Schmke, when you say "give less weight to matches between mismatched players, unless there is an upset of course" (italics added), is that really what you meant? Because a tank job looks exactly like an upset to the computer. I think the computer already throws out matches when the players/teams are more than 0.5 apart. I think you touched on a better idea for eliminating tanking, which to eliminate matches that are too far from the "expected range". It would be simple enough for the USTA to do some calculations to identify match results that are outside, say, a 95% frequency of occurrence, and eliminate them from the NTRP calculation on the suspicion of tanking or injury or other unreliable indicator of ability. Yes that would wipe out the occasional wonderful and wellearned upset, but for every one of those I suspect it would also eliminate 20 tank jobs.
For those wondering what the statistical difference is between a 3.68 and a 3.69, see the table below Using a methodology very similar to Schmke's (so I don't have everyone's true NTRPs, just my estimates), and a large database of over 20,000, here's what I calculate. I sure hope the table comes out legibly.

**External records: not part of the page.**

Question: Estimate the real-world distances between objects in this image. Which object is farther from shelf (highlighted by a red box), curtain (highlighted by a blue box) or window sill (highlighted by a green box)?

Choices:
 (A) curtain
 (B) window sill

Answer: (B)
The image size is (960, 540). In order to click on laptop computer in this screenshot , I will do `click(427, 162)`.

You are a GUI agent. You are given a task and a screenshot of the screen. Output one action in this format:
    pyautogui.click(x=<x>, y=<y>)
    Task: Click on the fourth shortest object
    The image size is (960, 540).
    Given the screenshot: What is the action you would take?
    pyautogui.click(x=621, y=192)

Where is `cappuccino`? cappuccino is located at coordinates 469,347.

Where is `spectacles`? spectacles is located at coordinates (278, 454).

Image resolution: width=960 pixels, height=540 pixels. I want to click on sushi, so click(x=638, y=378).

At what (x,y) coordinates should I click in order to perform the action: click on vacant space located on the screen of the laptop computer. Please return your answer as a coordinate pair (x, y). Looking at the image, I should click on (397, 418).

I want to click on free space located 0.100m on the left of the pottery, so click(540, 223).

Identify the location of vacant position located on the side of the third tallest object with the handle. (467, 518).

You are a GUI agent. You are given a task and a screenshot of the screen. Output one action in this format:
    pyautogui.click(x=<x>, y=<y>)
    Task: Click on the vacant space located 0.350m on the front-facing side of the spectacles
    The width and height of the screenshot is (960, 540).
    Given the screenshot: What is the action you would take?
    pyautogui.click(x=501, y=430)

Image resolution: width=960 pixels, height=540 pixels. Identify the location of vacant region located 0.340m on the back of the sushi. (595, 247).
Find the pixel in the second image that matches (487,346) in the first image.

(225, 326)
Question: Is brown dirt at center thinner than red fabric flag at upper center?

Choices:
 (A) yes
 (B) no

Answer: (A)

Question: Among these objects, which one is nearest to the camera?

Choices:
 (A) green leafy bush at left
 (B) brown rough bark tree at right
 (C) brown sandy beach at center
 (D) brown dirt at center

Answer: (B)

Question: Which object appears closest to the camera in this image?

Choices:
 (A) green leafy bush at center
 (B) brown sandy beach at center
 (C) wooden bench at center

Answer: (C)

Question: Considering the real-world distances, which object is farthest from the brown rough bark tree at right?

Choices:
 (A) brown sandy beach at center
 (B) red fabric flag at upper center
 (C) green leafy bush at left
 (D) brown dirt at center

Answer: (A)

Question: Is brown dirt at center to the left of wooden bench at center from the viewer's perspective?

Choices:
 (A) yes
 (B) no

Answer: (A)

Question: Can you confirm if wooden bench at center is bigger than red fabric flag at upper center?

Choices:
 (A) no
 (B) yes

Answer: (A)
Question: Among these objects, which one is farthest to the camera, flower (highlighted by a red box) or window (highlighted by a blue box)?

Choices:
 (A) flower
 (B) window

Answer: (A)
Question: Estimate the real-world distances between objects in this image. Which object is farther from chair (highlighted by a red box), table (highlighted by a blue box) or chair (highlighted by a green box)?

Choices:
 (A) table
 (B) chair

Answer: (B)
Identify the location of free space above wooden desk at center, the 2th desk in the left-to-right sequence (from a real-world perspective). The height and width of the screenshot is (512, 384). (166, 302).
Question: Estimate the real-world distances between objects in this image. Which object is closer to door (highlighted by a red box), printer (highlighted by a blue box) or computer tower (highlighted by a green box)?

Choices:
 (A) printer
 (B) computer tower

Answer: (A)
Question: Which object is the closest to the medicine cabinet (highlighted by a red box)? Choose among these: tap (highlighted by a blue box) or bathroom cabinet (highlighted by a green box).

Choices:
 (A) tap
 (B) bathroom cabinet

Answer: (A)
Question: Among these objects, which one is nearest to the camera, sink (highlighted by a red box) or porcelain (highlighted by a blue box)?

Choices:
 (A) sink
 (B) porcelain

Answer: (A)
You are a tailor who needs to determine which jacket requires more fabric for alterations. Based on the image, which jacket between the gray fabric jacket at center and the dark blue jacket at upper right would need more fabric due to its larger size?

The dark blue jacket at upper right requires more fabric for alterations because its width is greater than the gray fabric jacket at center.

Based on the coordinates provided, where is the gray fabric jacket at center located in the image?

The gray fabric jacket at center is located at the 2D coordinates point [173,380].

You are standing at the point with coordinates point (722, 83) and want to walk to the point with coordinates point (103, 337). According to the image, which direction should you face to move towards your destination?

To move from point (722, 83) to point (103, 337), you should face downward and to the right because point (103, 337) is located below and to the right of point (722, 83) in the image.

[Rating difference] [% won by higher player]
0.000.01 52%
0.010.05 55%
0.050.10 63%
0.100.15 69%
0.150.20 72%
0.200.25 77%
0.250.30 80%
0.300.35 83%
0.350.40 86%
0.400.45 89%
0.450.50 91%
I suspect the percentages for the upper categories are somewhat artificially depressed by tanking, but of course have no proof.
So the answer to 3.68 vs. 3.69 is one could expect the 3.69 to win about 52% of the time, based on this admittedly limited sample and imperfect NTRP calculation method.
For my third and fourth cents I'd agree that in a redesign I'd add some weighting for actually winning the match. But to base ratings solely on won/lost records would be much more flawed than even the current system, for all the reasons schmke points out.